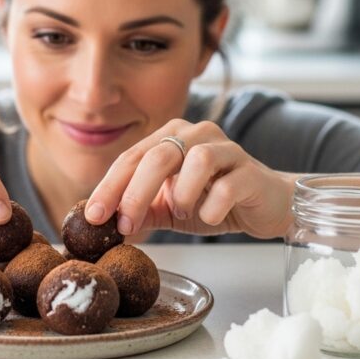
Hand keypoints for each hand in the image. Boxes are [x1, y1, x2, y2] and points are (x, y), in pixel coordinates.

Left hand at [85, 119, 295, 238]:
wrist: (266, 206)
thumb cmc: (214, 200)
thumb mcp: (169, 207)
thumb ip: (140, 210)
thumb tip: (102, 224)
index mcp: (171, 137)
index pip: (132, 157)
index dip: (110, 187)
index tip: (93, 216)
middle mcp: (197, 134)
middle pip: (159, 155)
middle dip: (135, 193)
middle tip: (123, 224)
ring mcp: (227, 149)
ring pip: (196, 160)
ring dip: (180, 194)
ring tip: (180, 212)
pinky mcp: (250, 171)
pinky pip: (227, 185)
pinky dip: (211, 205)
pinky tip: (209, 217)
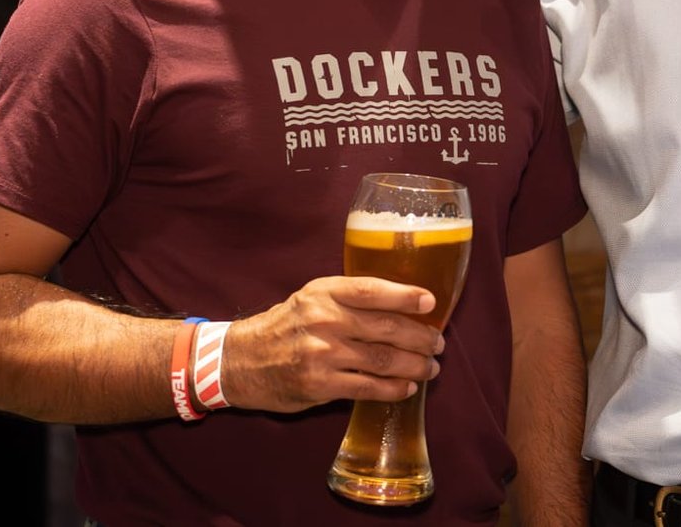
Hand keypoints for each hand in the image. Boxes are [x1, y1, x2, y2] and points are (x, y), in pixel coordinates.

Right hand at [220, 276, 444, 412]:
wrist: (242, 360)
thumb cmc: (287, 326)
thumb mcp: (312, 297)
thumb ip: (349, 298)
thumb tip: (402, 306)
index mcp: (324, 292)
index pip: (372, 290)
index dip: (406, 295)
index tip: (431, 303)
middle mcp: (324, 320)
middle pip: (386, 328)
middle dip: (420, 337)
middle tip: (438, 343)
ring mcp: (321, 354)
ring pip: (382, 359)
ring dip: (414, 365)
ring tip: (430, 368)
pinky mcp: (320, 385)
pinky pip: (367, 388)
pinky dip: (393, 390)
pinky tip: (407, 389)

════

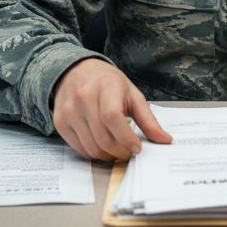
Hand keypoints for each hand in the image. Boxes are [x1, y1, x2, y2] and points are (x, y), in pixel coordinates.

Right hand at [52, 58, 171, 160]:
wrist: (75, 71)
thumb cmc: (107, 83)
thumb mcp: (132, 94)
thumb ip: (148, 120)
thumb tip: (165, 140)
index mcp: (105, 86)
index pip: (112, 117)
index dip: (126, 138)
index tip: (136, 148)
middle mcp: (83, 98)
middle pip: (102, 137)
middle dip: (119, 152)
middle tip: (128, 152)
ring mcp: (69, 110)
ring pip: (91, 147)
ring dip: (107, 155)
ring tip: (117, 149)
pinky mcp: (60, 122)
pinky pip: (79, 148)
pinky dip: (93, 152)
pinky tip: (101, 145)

════

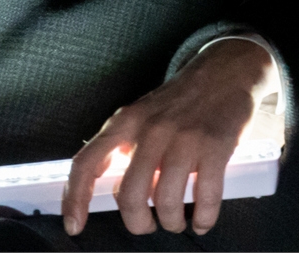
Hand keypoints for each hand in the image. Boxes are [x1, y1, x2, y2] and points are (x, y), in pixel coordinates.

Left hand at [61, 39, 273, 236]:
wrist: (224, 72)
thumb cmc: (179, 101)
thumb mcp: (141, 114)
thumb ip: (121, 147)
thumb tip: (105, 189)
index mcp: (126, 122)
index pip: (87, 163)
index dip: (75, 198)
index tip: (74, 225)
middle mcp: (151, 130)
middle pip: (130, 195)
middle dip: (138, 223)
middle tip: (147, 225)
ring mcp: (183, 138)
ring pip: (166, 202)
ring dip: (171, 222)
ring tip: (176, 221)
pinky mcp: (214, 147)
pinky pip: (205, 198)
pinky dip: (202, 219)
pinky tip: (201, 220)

════

◆ **Task prompt**: Could you write out, exactly as they stand, only the lines above that begin at the line with "ring pip: (166, 202)" and stop after the line with "pinky tip: (201, 220)"?

◆ **Answer space**:
ring pip: (166, 202)
ring dip: (171, 222)
ring tip: (176, 221)
pinky mcp: (214, 147)
pinky pip: (205, 198)
pinky dip: (202, 219)
pinky tip: (201, 220)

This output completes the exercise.